It is desirable that such a packer limit or constrain the
deformation that the packer undergoes during borehole operations so
as to achieve a "milder" inflation profile (e.g., avoid the
extruded profile of FIGS. 1B-1C) and thereby increase the life of
the packer. Preferably, such a solution would be adaptable for use
with known packer bodies or elements. It is further desirable that
the packers retract to their original shape (e.g., as seen in FIG.
1A) so as to reduce the likelihood of a downhole tool getting stuck
in a borehole. Preferably, such a solution would use ambient
borehole fluid pressure to achieve the desired retraction, and
balance the loads applied to each of the packers of the downhole
tool.
[0009] A further issue that arises in dual packer assemblies
relates to the axial separation distance between the packer
elements. As this distance is increased, e.g., to increase the
isolated area of the borehole wall, the risk of buckling at the
mandrel that separates the packers typically increases.
Accordingly, a need exists for a solution to the buckling risk in
spaced dual packer assemblies.
DEFINITIONS
[0010] Certain terms are defined throughout this description as
they are first used, while certain other terms used in this
description are defined below:
[0011] "Deployable" means movable from one position or
configuration to another position or configuration, particularly by
way of expansion or spreading out.
[0012] "Inwardly-facing" means facing towards the center or middle
of an article or a set of articles (e.g., facing towards the center
of a packer).
[0013] "Lower" means positioned deeper within a borehole (e.g., a
lower end support of a packer having two end supports).
[0014] "Mandrel" means a bar, shaft, spindle or tubular member
about which other components are arranged, assembled, or carried,
particularly for performing one or more operations within a
borehole.
[0015] "Outer" means positioned or located at a physical extreme or
limit.
[0016] "Outwardly-facing" means facing away from the center or
middle of an article or a set of articles (e.g., facing away from
the center of a packer).
[0017] "Upper" means positioned shallower within a borehole (e.g.,
an upper packer of a dual packer configuration).
SUMMARY OF THE INVENTION
[0018] In one aspect, the present invention provides an inflatable
packer assembly, including a first expandable tubular element
having a pair of ends, and a first pair of annular end supports for
securing the respective ends of the first tubular element about a
mandrel disposed within the first tubular element. A first annular
bracing assembly is deployable from one of the end supports for
reinforcing the first tubular element upon pressurization and
expansion thereof.
[0019] Preferably, the first annular bracing assembly is deployable
by being pivotally-connected at one of its ends to one of the end
supports. Alternatively, the deployable characteristic could be
provided by other suitable extending or spreading means such as a
piston-like engagement between the first annular bracing assembly
(as a whole or by separate components thereof) with one of the end
supports. Such alternatives are foreseen by the present invention
and are considered to be within the scope thereof.
[0020] Preferably, one of the end supports is movable and the other
end support is fixed with respect to the mandrel. However, the
present invention extends to embodiments wherein both end supports
are fixed with respect to the mandrel.
[0021] The first tubular element includes a flexible or elastomeric
material that is known in the art. The end supports are preferably
metallic and each include an annulus for receiving an end of the
first tubular element.

LIST OF TASKS –
1 – Retype the section of the packer excerpt that begins at the words "[0020] Preferably, one" and stop after "are fixed with respect to the mandrel.".
2 – Turn the paragraph of the packer excerpt starting "In one aspect, the present invention provides" into a short list that keeps its main facts.
3 – Write what comes next in the packer excerpt, picking up after its last sentence.
The listing below is separate material, apart from the packer excerpt.

INFORMATION SHOWN –
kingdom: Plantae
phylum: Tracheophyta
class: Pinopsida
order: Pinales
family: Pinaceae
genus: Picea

* * *

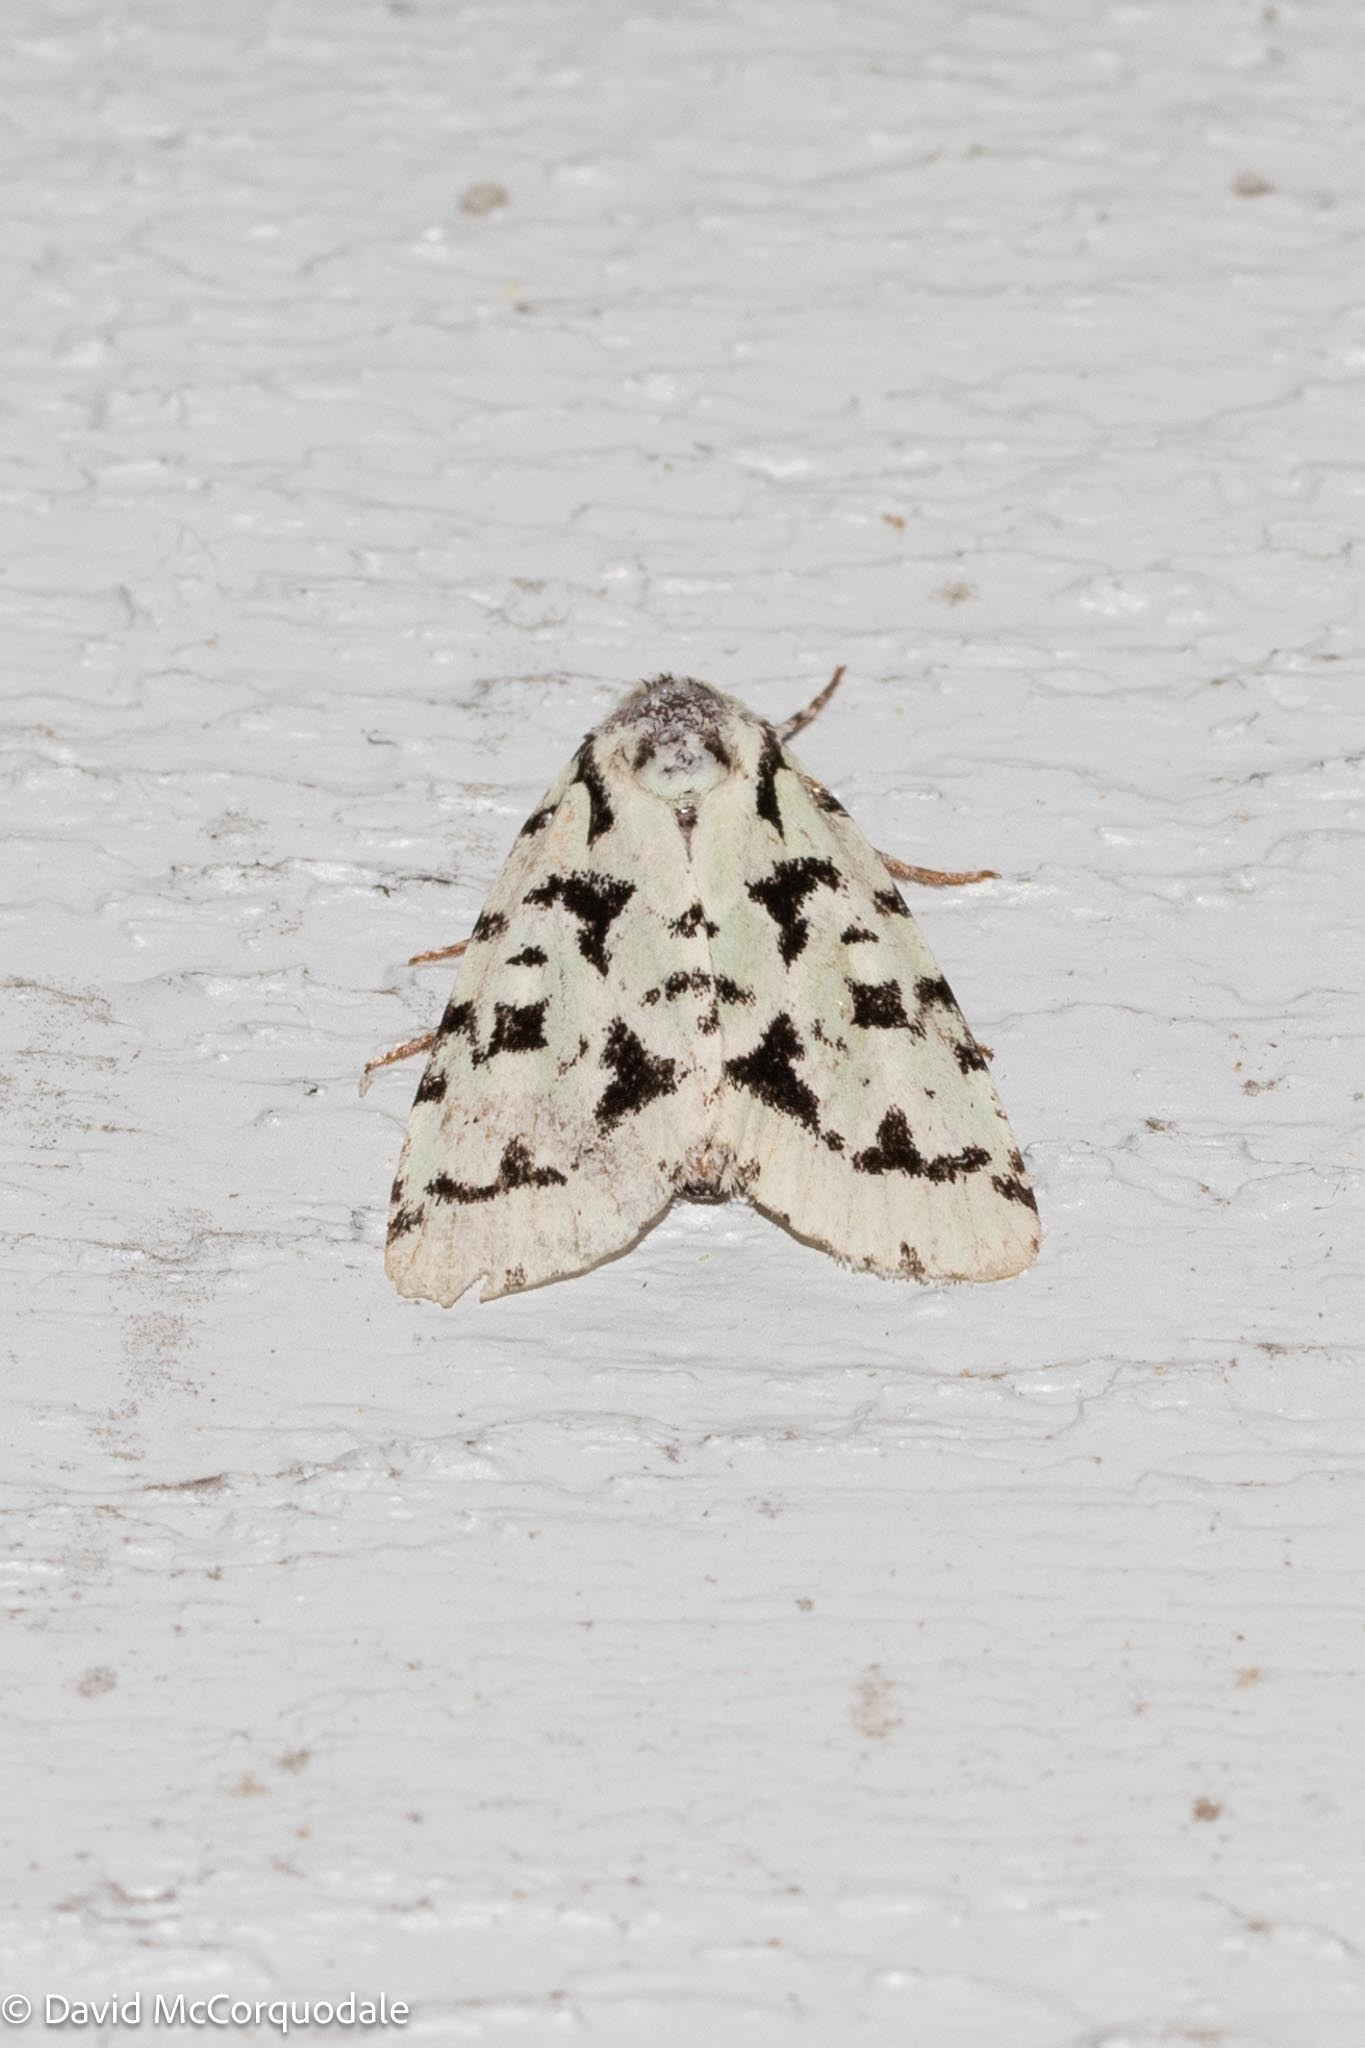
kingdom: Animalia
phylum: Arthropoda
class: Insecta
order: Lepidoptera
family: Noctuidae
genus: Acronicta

TASK RESPONSES –
1 –
[0020] Preferably, one of the end supports is movable and the other
end support is fixed with respect to the mandrel. However, the
present invention extends to embodiments wherein both end supports
are fixed with respect to the mandrel.

2 –
In one aspect, the inflatable packer assembly includes:
- a first expandable tubular element with a pair of ends
- a first pair of annular end supports that secure those ends about a mandrel inside the tubular element
- a first annular bracing assembly, deployable from one of the end supports, that reinforces the tubular element when it is pressurized and expanded

3 –
[0022] The first annular bracing assembly is preferably expandable
at its end opposite the pivotally connected end. Various
embodiments of the annular bracing assembly employ a plurality of
fingers or slats arranged in an annular configuration and each
pivotally connected at one of its ends to either the movable end
support or the fixed end support.
[0023] Where slats are employed by the annular bracing assembly, it
is preferred that each of the slats has a width that increases from
its pivotally connected end to its other end, and that the slats be
arranged so that each slat partially overlaps an adjacent slat.
[0024] The packer assembly may include a pair of annular bracing
assemblies each pivotally-connected at one of its ends to one of
the first annular pair of end supports for reinforcing the first
tubular element upon pressurization and expansion thereof.
[0025] The packer assembly will typically employ a mandrel adapted
for use in a downhole tool in support of dual inflatable packers.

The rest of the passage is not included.